> **Texto de lectura**:
Me gusta saber de dónde vienen los objetos. Miro el lugar de impresión de los libros: a veces figuran ciudades desconocidas. Miro el lugar de fabricación de los chocolates: desde Arroyito en Córdoba hasta Bludenz en Austria. La manteca que se mantiene sólida en mi heladera fue fabricada en Franck, ese pueblo cuya plaza vi por una ventanilla empañada en el invierno de hace dos décadas. Tenía dieciséis años, iba en un colectivo lleno de adolescentes eufóricos hacia un boliche famoso de la zona. Pero me tocó viajar sentado al lado de un ex combatiente de Malvinas sin un brazo y con ganas de hablar de la muerte.
En mi casa hay algunos objetos del pasado. Fueron de mi familia. Tengo, por ejemplo, un juego incompleto de té que perteneció a mi abuela. Todas las piezas tienen la marca: “Festival. Industria Argentina” ¿En qué ocasiones se habrá usado? ¿Fue un regalo importante? La mayor parte de las tazas no sobrevivió. Son piezas chicas, podría romperlas usando un solo dedo. Las cosas viejas tienen demasiada vida. Por eso, aunque me encanta, me da impresión comprar cosas en las tiendas de antigüedades o los mercados de pulgas. Es como si uno se trajera, con el objeto elegido, una especie de aura inseparable. En “La bella de Camberwell”, un cuento de V.S. Pritchett, el protagonista habla de los anticuarios: “Esas tiendas permanecen cerradas casi todo el tiempo. Uno sacude el picaporte y nadie responde. En la vidriera se ve que cada objeto irradia algo parecido a una sonrisa de malicia, sobre todo la vajilla y la cristalería; los muebles afirman con placidez que estuvieron en casas mejores de las que uno tendrá jamás; la platería habla de los sirvientes de antaño, de las manos muertas que los tocaron; hasta el polvo es el polvo de las familias que ya no existen”.

> **Consigna**:
Reproduce del texto sobre los objetos todo lo que va desde "Me gusta saber" hasta "de la muerte.". Este material es independiente del texto sobre los objetos.

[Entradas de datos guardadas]
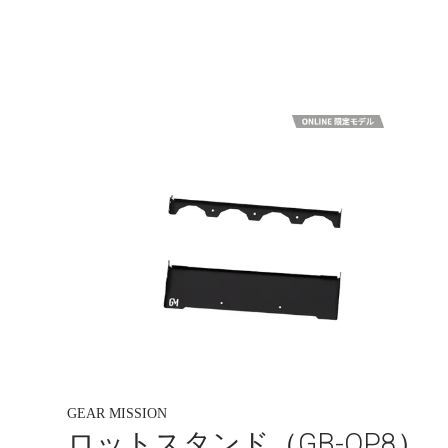
GEAR MISSION
ロットスタンド（GB-OP8）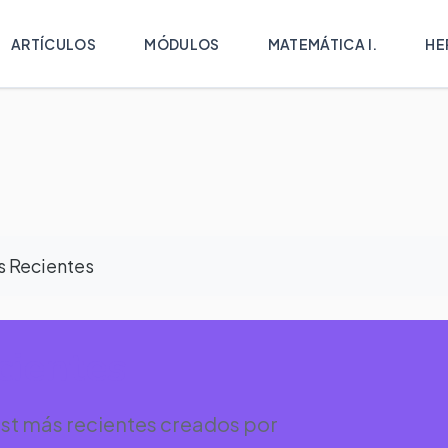
ARTÍCULOS
MÓDULOS
MATEMÁTICA I.
HE
s Recientes
cientes
st más recientes creados por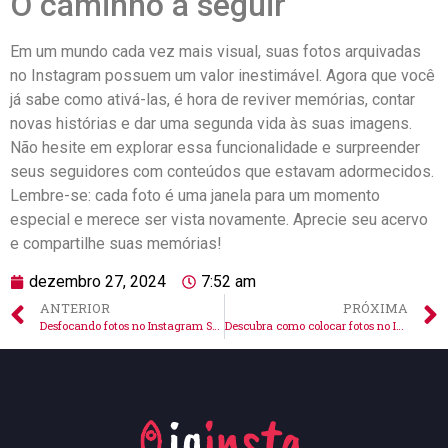
O caminho a seguir
Em um mundo cada vez mais visual, suas fotos arquivadas
no Instagram possuem um valor inestimável.​ Agora que você
já sabe ​como ativá-las, é hora de reviver memórias, contar
novas histórias e ⁣dar‌ uma segunda vida às suas imagens.
Não hesite em explorar essa funcionalidade e surpreender
seus seguidores com‌ conteúdos que estavam⁢ adormecidos.
Lembre-se: cada foto é uma janela para um momento
⁤especial e merece ser vista novamente. Aprecie seu acervo⁤
e compartilhe ⁣suas memórias!
dezembro 27, 2024
7:52 am
ANTERIOR
PRÓXIMA
Desfocando fotos no Instagram Story: dicas e truques especiais
Descubra como colocar fotos no Instagram sem cortar e arrasar!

> **Respuesta**:
Me gusta saber de dónde vienen los objetos. Miro el lugar de impresión de los libros: a veces figuran ciudades desconocidas. Miro el lugar de fabricación de los chocolates: desde Arroyito en Córdoba hasta Bludenz en Austria. La manteca que se mantiene sólida en mi heladera fue fabricada en Franck, ese pueblo cuya plaza vi por una ventanilla empañada en el invierno de hace dos décadas. Tenía dieciséis años, iba en un colectivo lleno de adolescentes eufóricos hacia un boliche famoso de la zona. Pero me tocó viajar sentado al lado de un ex combatiente de Malvinas sin un brazo y con ganas de hablar de la muerte.